▶ Problema a resolver
Por favor, edita el texto sobre los COAR: reescribe todo lo que va desde "Esta semana, los" hasta "durante el 2021.", poniendo "Parlamento" en lugar de "Congreso".

▶ Texto en estudio
###

Esta semana, los Colegios de Alto Rendimiento (COAR) estuvieron en el centro de la discusión por una noticia que señalaba que este año no se desarrollaría el proceso de admisión de nuevos estudiantes. El ministro de Educación, Ricardo Cuenca, aclaró que, pese a que la admisión no estuvo contemplada en el presupuesto aprobado por el Congreso, desde su cartera se estaban haciendo todos los esfuerzos por realizar este proceso, aunque con una cuota más reducida de estudiantes. La situación, sin embargo, no afectaría a los 7.000 estudiantes regulares de los COAR durante el 2021.

###

▶ Fragmentos de datos
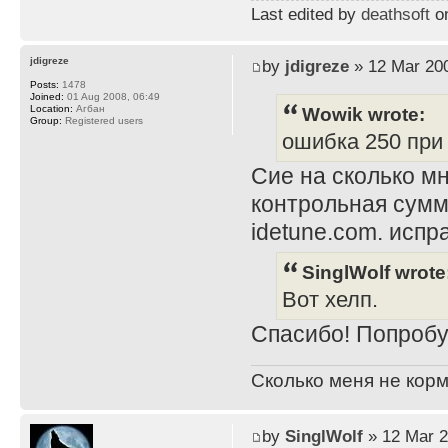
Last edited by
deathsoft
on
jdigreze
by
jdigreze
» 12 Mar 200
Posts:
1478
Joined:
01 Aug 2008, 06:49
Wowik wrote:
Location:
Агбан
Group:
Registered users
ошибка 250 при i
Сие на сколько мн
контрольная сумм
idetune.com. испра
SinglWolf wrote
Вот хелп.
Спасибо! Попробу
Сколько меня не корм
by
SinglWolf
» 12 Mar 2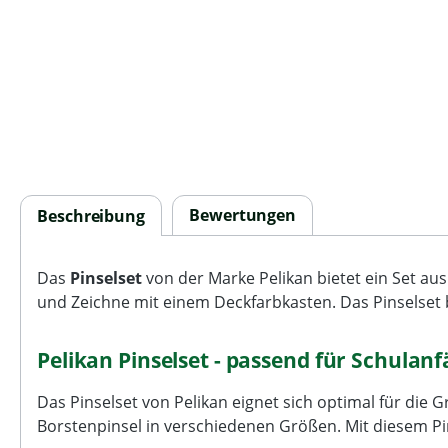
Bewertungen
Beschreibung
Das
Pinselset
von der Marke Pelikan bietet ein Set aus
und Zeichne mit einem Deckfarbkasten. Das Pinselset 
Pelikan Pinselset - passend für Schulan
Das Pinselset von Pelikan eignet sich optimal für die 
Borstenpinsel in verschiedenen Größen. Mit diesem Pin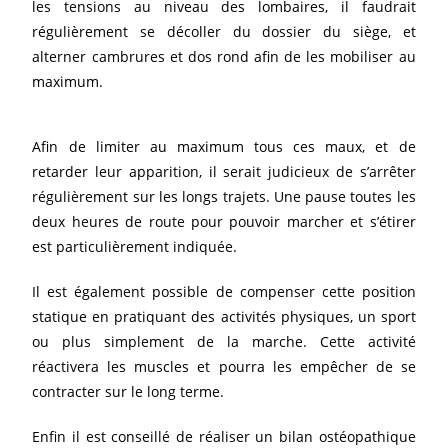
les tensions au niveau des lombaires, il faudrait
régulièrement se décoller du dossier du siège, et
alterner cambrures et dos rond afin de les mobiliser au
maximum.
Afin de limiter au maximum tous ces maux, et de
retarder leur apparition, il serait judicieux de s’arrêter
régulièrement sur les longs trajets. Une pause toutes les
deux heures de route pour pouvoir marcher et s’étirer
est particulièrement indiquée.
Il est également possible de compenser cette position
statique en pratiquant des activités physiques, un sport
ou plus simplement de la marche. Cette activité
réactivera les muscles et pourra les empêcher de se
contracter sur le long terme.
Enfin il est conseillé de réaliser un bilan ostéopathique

###

▶ Resultado obtenido
Esta semana, los Colegios de Alto Rendimiento (COAR) estuvieron en el centro de la discusión por una noticia que señalaba que este año no se desarrollaría el proceso de admisión de nuevos estudiantes. El ministro de Educación, Ricardo Cuenca, aclaró que, pese a que la admisión no estuvo contemplada en el presupuesto aprobado por el Parlamento, desde su cartera se estaban haciendo todos los esfuerzos por realizar este proceso, aunque con una cuota más reducida de estudiantes. La situación, sin embargo, no afectaría a los 7.000 estudiantes regulares de los COAR durante el 2021.